Switch "bounding box" to "enclosing box" throughout the listing and reproduce its lines with nothing else altered, leaving out the pictures.

___ DATA SHOWN ___

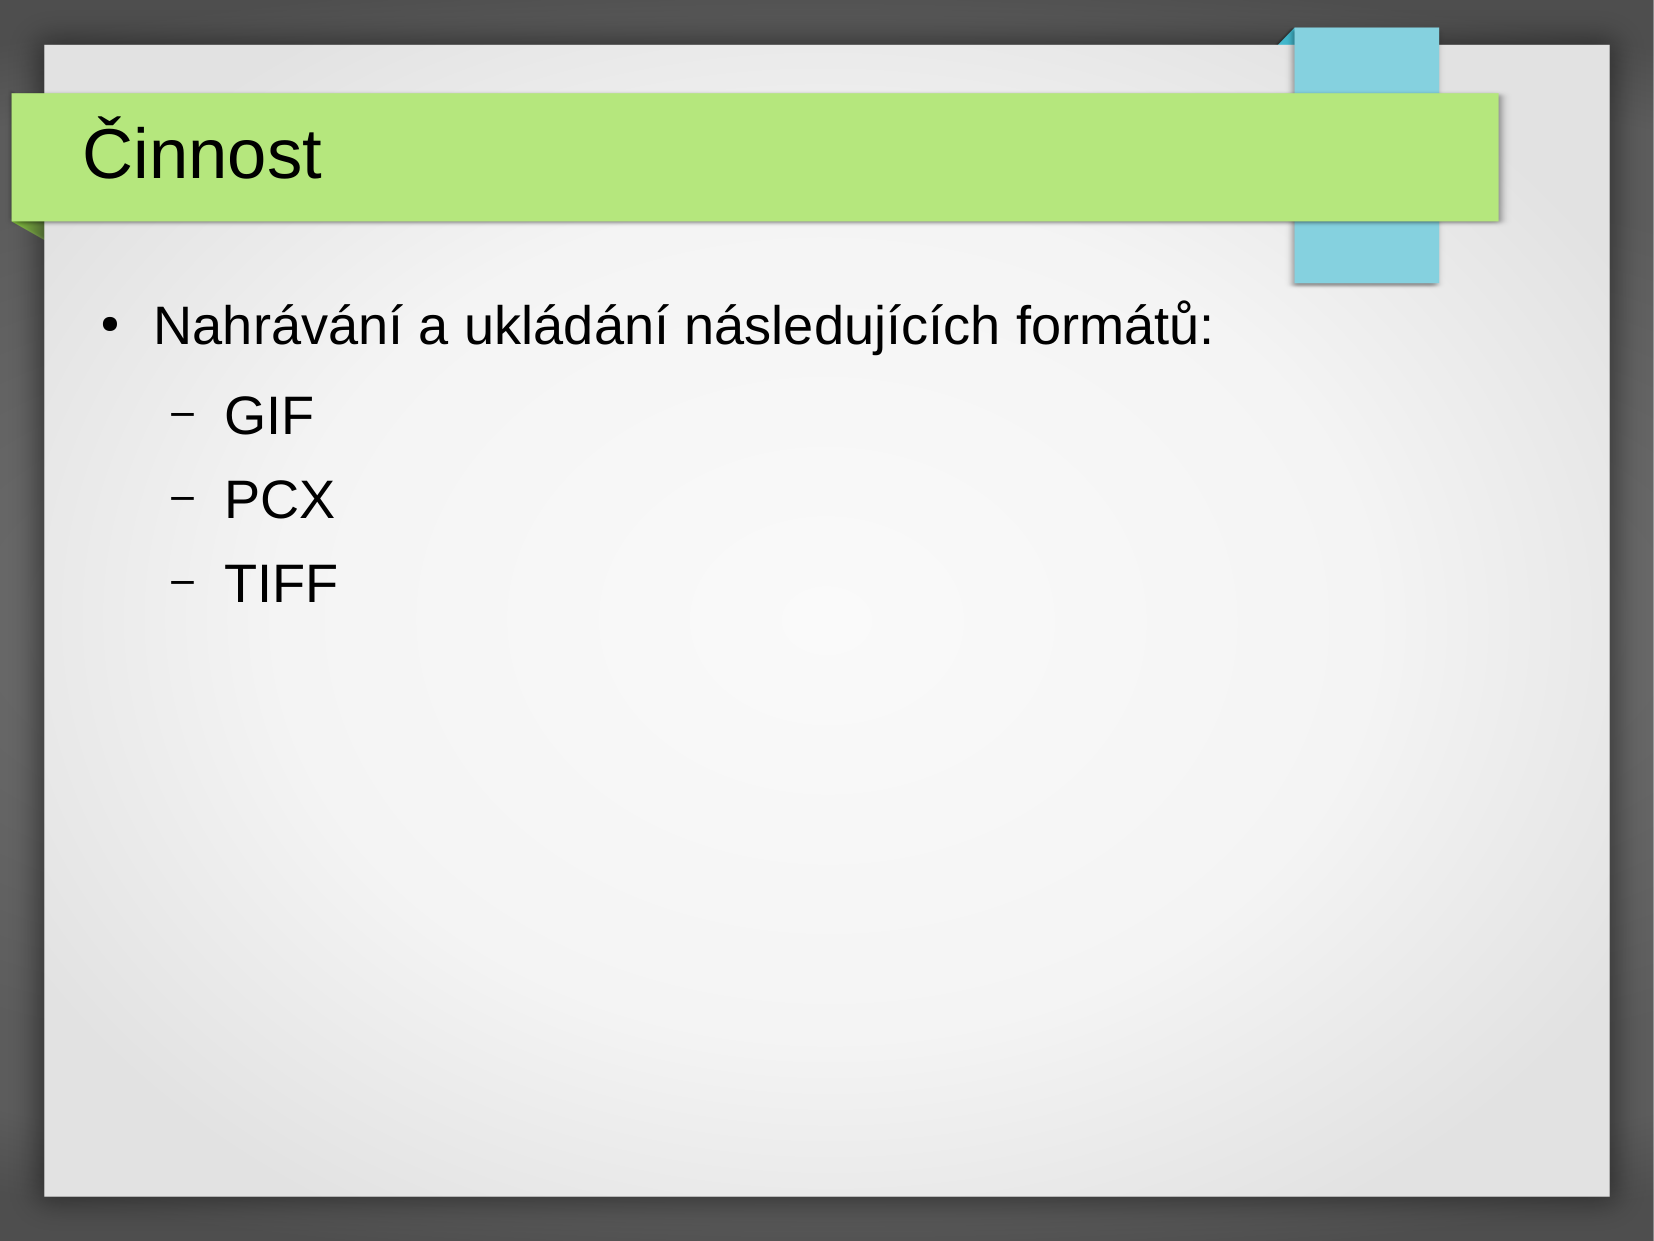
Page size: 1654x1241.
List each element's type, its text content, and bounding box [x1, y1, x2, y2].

list Nahrávání a ukládání následujících formátů: GIF PCX TIFF [82, 295, 1571, 1015]
title Činnost [82, 94, 1264, 213]
picture [0, 0, 1654, 1241]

___

• [FINAL RESULT]
Page size: 1654x1241.
List each element's type, its text content, and enclosing box [x1, y1, x2, y2].

list Nahrávání a ukládání následujících formátů: GIF PCX TIFF [82, 295, 1571, 1015]
title Činnost [82, 94, 1264, 213]
picture [0, 0, 1654, 1241]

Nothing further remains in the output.